ERGs were recorded from 5dpf larval zebrafish at different times of the day and night using the isolated eye preparation (Wong et al., Zebrafish, 2004). The OKR and VMR behavioral tests (Emran et al., PNAS, 2007) were used to assess the visual responsiveness of larval zebrafish at 5dpf.
We observed obvious differences in outer retinal function in day versus night. ERG responses in larval zebrafish are normal in terms of waveform and amplitude throughout the day, but the ERG is almost completely absent after several hours of darkness at night. When larval fish are maintained under normal lighting conditions during the night, they exhibit smaller but otherwise normal ERGs. The results suggest a circadian cycle component alters the responsiveness of the outer retina at night, but this circadian component can be over-ridden by exposure to light. The OKR and VMR behavioral assays confirm the ERG recordings, showing that visual responsiveness is severely diminished at night.
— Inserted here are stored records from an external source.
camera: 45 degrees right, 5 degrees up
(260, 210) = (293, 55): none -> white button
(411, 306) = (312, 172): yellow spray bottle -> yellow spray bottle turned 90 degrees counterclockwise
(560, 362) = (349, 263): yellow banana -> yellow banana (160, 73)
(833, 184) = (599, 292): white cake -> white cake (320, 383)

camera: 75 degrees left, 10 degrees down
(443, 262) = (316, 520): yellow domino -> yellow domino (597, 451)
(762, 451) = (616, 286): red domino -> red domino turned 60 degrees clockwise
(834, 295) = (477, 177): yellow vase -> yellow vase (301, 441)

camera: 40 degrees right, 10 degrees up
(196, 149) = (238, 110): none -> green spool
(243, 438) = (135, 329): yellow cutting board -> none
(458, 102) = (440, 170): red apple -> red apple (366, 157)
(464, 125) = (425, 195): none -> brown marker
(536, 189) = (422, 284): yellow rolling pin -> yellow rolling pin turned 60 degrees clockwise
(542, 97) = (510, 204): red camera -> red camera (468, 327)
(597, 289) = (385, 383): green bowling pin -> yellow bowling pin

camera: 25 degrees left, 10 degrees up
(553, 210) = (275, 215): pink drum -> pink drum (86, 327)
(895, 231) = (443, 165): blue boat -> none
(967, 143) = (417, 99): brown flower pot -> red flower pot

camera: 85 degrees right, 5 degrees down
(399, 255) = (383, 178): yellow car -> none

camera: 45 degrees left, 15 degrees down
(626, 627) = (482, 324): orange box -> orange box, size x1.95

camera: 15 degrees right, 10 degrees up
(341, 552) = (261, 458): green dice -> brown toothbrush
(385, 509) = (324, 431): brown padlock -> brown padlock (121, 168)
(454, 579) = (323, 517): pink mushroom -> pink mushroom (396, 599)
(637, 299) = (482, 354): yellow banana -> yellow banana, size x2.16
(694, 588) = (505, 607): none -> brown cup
OKR tests performed on fish exposed to light during the night show that visual responsiveness partially recovers, again in agreement with the ERG results.
ERG recordings and behavioral testing show that larval zebrafish become virtually unresponsive to light stimuli at night. Light exposure of larvae at night restores visual responsiveness partially, indicating that the loss of responsiveness is due to both circadian and other mechanisms.